L'Echo touristique : Comment est née l’idée du Forum A World for Travel ? Frédéric Vanhoutte : Le constat d’une évidence : le tourisme doit se transformer. Au sein d’Eventiz Media Group*, nous sommes sensibles à l’environnement et aux questions de tourisme responsable. D’ailleurs, nous l’avions exprimé lors de l’édition 2019 des Travel d’Or, avec un logo symboliquement vert, et des discours, notamment de Frédéric Mazzella (Blablacar, NDLR), tournés vers un tourisme plus respectueux de la planète et des peuples. A travers les articles des médias du groupe, nous abordons souvent tous ces sujets, liés notamment au surtourisme. Le constat est le suivant : à Barcelone, Dubrovnik ou encore Venise, les populations locales deviennent les acteurs influents du développement ou non du tourisme, de façon plus ou moins agressive. Les bateaux de croisières sont décriés dans certains journaux télévisés, il y a la « honte de prendre l’avion » née en Suède, et désormais l’environnement, l’alimentation, l’air sont infectés. La maire d’Amsterdam a annoncé stopper d’investir dans des campagnes marketing sur les marchés accessibles uniquement par avion.
Je ne veux pas que Greta décide de l’avenir de notre industrie.

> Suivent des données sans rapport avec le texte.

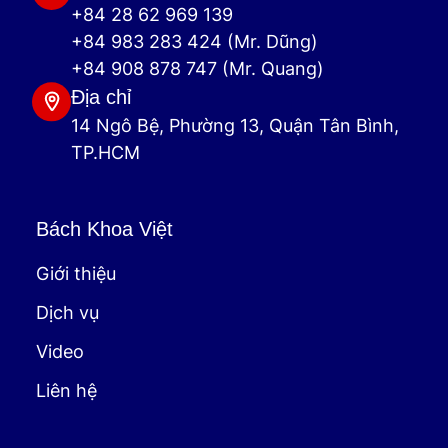
+84 28 62 969 139
+84 983 283 424 (Mr. Dũng)
+84 908 878 747 (Mr. Quang)
Địa chỉ
14 Ngô Bệ, Phường 13, Quận Tân Bình,
TP.HCM
Bách Khoa Việt
Giới thiệu
Dịch vụ
Video
Liên hệ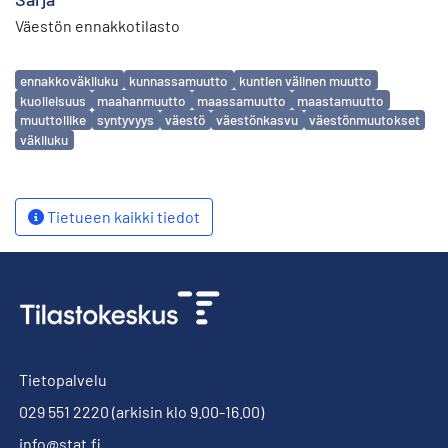
Väestön ennakkotilasto
Avainsanat
ennakkoväkiluku
kunnassamuutto
kuntien välinen muutto
kuolleisuus
maahanmuutto
maassamuutto
maastamuutto
muuttoliike
syntyvyys
väestö
väestönkasvu
väestönmuutokset
väkiluku
Tietueen kaikki tiedot
Tietopalvelu
029 551 2220
(arkisin klo 9.00-16.00)
info@stat.fi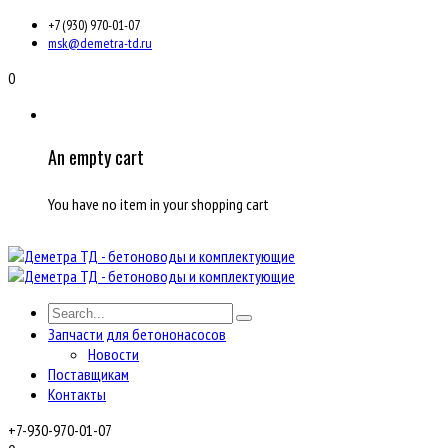
+7 (930) 970-01-07
msk@demetra-td.ru
0
An empty cart
You have no item in your shopping cart
Запчасти для бетононасосов
Новости
Поставщикам
Контакты
+7-930-970-01-07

On ne peut pas détourner le regard de ces constats. Les populations ne l’acceptent plus, les élus non plus. Les jeunes générations nous poussent dans nos retranchements, dans la mouvance de la militante Greta Thunberg. Mais, je ne veux pas que Greta décide de l’avenir de notre industrie. Nous, les professionnels, ne pouvons pas rester simples spectateurs et témoins. Nous devons être acteurs d’une transformation du tourisme. Donc, c’est aux professionnels de se prendre en main ? Frédéric Vanhoutte : Oui, les professionnels doivent être force de proposition. Nous n’allons pas arrêter de voyager. Depuis la nuit des temps, nous sommes curieux, nous voyageons, et nous continuerons, mais différemment. Il faudrait même instaurer un véritable « droit au voyage ». Nous devons montrer de nouveaux chemins, plus vertueux, pour la transformation du secteur.
Evora, dans l'Alentejo © Adobe Stock Pourquoi avoir choisi la ville d’Evora, au Portugal ? Frédéric Vanhoutte : L’événement devait se dérouler en Europe, qui représente environ la moitié du 1,5 milliard de touristes internationaux en 2019. Pourquoi le Portugal plutôt qu’un autre pays ? D’abord, ce sont des rencontres avec des personnalités d’exception : Ana Mendes Godinho, alors qu’elle était secrétaire d'Etat au Tourisme du Portugal, puis Luis Araujo, président du tourisme Portugal, Rita Marques, l’actuelle secrétaire d'Etat et enfin Jean Pierre Pinheiro. Je leur ai proposé, d’accueillir le Forum. Ils ont accepté. Le Portugal est d’autant plus légitime qu’il a montré sa capacité d’adaptation à travers le temps, son sens de l’innovation sur les produits dans les territoires notamment. La destination avait saisi des opportunités quand le Printemps arabe a détourné les voyageurs de pays méditerranéens. Et malgré le retour en force de ces destinations historiques des Français, le Portugal a maintenu ses performances. L’équipe réunie autour de la secrétaire d’Etat au tourisme Rita Marques s’inscrit dans la même veine, comme en témoigne la création du label Clean & Safe. La destination est agile et innovante. Elle montre le chemin. Quelle est l’ambition du Forum A World for Travel ? Frédéric Vanhoutte : Initialement, nous avions pour ambition de créer un Davos du tourisme, très tourné vers l’économie, l’environnement, le surtourisme. Avec la crise du Covid-19, l’événement prend une nouvelle dimension. Pour moi, ce ne sera pas un Forum de l’économie du tourisme, mais un Forum de la transformation du tourisme. Nous ne devons ni faire du bashing, ni de l’auto-promotion défensive. Nous devons adapter le secteur aux défis sanitaires, aux nouveaux comportements des consommateurs, aux nouveaux modes de transport, à de nouvelles relations sociales. Pour cela, il faut créer des ponts entre les institutionnels, les marchands et les représentants des populations locales, en écoutant les experts. Dans tous les pays d’Europe et d’ailleurs, nous invitons les institutionnels, les marchands, les populations, les sociologues, les ONG, les scientifiques, les start-up, les étudiants, à phosphorer tous ensemble à Evora. Nous avons déjà l’accord de plusieurs ministres du tourisme, président de région, maire de capitales, mais aussi de médias internationaux, d’associations internationales, et d’institutions. L’enjeu mérite leur implication et je les en remercie.